There is some wiggling around to deal with Gorsuch's opinion in Bostock (which is what causes Alito to concur in parts of the opinion rather than the full thing since he dissented from Bostock), but Gorsuch joined this opinion in full, so apparently he didn't have a problem with the Court somewhat limiting Bostock here.

Yeah, that's a mess, and I dunno how he's juggling it. Roberts says tries to distinguish by saying the law here distinguished based on a transgender diagnosis rather than sex, using the metaphor of hirsuitism, but since whether someone will be diagnosed with hirsuitism depends on their sex that seems transparently wrong (and he even spells out that this is often called "male-pattern hair growth"). Presumably he's done that because he knows a hard limit on medical exemptions recognizing sex will result in the same law coming right back up with the medical exemption excised, and that's worse from a pragmatic perspective, but as a matter of law it's clear as mud.

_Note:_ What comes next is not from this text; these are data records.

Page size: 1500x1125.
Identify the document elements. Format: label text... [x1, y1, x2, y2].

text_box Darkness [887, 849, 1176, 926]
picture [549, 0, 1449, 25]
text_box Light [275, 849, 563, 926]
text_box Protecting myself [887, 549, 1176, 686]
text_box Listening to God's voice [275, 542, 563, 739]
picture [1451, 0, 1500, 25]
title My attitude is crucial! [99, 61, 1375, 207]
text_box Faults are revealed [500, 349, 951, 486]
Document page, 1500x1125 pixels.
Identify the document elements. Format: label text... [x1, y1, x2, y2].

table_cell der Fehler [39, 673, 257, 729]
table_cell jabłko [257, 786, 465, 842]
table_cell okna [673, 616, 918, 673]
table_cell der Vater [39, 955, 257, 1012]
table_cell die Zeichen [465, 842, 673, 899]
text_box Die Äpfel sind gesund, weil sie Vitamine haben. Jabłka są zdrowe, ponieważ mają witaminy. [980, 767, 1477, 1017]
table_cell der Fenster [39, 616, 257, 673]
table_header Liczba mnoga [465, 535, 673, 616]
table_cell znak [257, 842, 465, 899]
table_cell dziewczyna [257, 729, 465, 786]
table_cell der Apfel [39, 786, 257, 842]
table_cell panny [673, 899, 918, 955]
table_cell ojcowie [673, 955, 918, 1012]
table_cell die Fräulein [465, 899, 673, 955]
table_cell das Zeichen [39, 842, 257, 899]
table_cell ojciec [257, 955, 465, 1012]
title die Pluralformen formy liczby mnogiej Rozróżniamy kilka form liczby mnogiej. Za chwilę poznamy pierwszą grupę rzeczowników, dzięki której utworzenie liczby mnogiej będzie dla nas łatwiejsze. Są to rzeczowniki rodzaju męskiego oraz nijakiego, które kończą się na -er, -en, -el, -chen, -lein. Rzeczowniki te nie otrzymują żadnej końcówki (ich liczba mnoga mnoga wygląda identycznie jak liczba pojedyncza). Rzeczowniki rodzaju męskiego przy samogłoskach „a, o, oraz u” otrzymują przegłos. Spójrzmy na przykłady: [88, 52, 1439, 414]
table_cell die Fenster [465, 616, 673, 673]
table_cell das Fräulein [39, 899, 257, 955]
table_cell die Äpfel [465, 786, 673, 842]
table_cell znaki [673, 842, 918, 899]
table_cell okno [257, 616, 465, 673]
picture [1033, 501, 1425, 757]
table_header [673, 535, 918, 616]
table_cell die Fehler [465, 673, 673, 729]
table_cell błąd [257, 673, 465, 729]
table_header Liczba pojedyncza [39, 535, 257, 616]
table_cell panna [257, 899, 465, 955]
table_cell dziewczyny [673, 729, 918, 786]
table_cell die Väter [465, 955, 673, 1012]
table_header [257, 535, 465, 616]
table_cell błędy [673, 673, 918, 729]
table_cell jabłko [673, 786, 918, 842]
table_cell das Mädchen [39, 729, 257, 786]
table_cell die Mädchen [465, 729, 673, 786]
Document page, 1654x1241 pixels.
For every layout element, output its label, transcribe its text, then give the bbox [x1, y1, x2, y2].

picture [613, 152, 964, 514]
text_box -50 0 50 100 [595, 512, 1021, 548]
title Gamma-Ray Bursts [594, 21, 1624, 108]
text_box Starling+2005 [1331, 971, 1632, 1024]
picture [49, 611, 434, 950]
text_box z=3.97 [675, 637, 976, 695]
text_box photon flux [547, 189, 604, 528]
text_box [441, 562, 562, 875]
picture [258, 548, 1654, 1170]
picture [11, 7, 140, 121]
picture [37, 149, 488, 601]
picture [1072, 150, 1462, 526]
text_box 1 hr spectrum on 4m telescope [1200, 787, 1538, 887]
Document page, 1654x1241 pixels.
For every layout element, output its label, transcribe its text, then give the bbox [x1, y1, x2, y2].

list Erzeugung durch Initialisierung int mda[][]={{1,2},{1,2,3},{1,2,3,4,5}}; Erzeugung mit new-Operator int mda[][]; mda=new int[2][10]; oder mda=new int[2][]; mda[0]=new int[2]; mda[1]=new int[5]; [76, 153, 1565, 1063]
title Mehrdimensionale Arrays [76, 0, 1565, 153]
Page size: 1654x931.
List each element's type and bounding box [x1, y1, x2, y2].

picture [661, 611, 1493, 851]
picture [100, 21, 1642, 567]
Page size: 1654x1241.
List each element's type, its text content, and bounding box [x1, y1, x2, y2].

Gorsuch signed onto it, so I guess he must agree? Or maybe he didn't want a bunch of circuit court misreadings if this case ended up in a 4/1/1-3 mixed-majority. But the reasoning here's vague enough that red circuits can draw every other transgender case that isn't specifically a CRA thing (and maybe even some that are) as about Skrmmeti-like distinctions, and blue circuits can draw every other transgender case as more like Bostock.

Thomas or Barrett's distinctions are clearer, but in turn they're a lot more strict.

I don’t think many 14 year olds can afford a $15k+ surgery without their parents anyway.